Korean unification panel sparks controversy

A presidential panel for Korean unification came under fire on Wednesday over a remark by its vice chairman that the Seoul government has been preparing for reunification by absorbing the North as one of many possibilities.

According to local reports, Chung Chong-wook, one of the two vice chairmen, said Tuesday that the panel had been devising ways to achieve unification with various scenarios in mind, including unification that proceeds without an inter-Korean agreement and a merger of the two political systems.

At a forum held in Seoul, the former ambassador to China also noted that unification by "absorbing" the North could happen despite fierce resistance from Pyongyang and that it had been studied not only by the panel but also by other organisations within the Seoul government.

Chung's remark sparked a heated debate as it contradicts President Park Geun-hye's unification road map aimed at building trust and expanding dialogue and co-operation with the North. Park is the chairwoman of the panel.

It is also feared to further agitate North Korea as the regime has been escalating its criticism of Park's unification policy. Pyongyang has viewed Seoul's mantra of unification with great suspicion, arguing that Seoul is pursuing the goal of unification through forcible absorption.

In an apparent move to defuse the controversy, the presidential office and the panel hurriedly refuted reports on Chung's remark, claiming it was misinterpreted and that he was just trying to stress that unification achieved through inter-Korean consensus would cost much less.

"It is true that the unification panel has been preparing for unification but the claim that it has set up a team to (study achieving unification through absorbing the North) is different from the truth," presidential spokesman Min Kyung-wook said. The panel also said in a separate statement that the Seoul government was pursuing peaceful unification through reaching an inter-Korean agreement and that the committee had been maintaining that stance.

Despite the government's efforts to rectify the situation, Chung's remarks are expected to fuel suspicions over the Park government's North Korean policies and potentially give Pyongyang another reason to continue harshly condemning Seoul.
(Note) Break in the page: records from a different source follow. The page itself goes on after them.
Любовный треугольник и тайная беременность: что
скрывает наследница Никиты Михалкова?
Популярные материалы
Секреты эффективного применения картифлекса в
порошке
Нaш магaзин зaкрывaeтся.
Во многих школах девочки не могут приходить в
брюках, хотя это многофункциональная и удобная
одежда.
Park has been seeking support from the international community with her initiatives that aim at laying the groundwork for reunification, including extending aid to mothers and their babies, building infrastructure in the North in return for the right to develop underground resources and increasing bilateral exchanges in various sectors. The South Korean leader believes that reunification will provide great economic opportunities for the Korean Peninsula and neighbouring countries.

As part of her unification policy, Park launched the presidential committee for unification preparation in July. The 50-member committee is assigned to draw up a reunification blueprint and build public consensus. It includes 30 civilian members in order to take into account a wide range of public opinion and ensure transparency.

The role of the panel, however, has constantly been the subject of criticism, namely for its limited capacity and its overlapping role with the Unification Ministry.

"Research on unification is part of our mission but we are distracted by administrative work, including making contacts with more than 50 civilian experts and advisers," said an official at the panel on condition of anonymity. Creating a separate team, in fact, to study unification by absorbing the North would be impossible considering the panel's current capacity, the official said.

Following the latest controversy, a civil advocate group said it would withdraw from the panel, charging that it ignored various calls from society and that it is dominated by figures with close ties to the Park government.

"So far the panel has been holding exclusive discussions with a few figures who get along well with the government's policy," claimed the Citizens' Coalition for Economic Justice in a statement. CCEJ is one of 122 civil groups named by the panel to represent various voices on unification.

"It has also degenerated into being a state-run organisation that plans to host events to celebrate the 70th anniversary of Korea's liberation from Japanese rule this year," it added.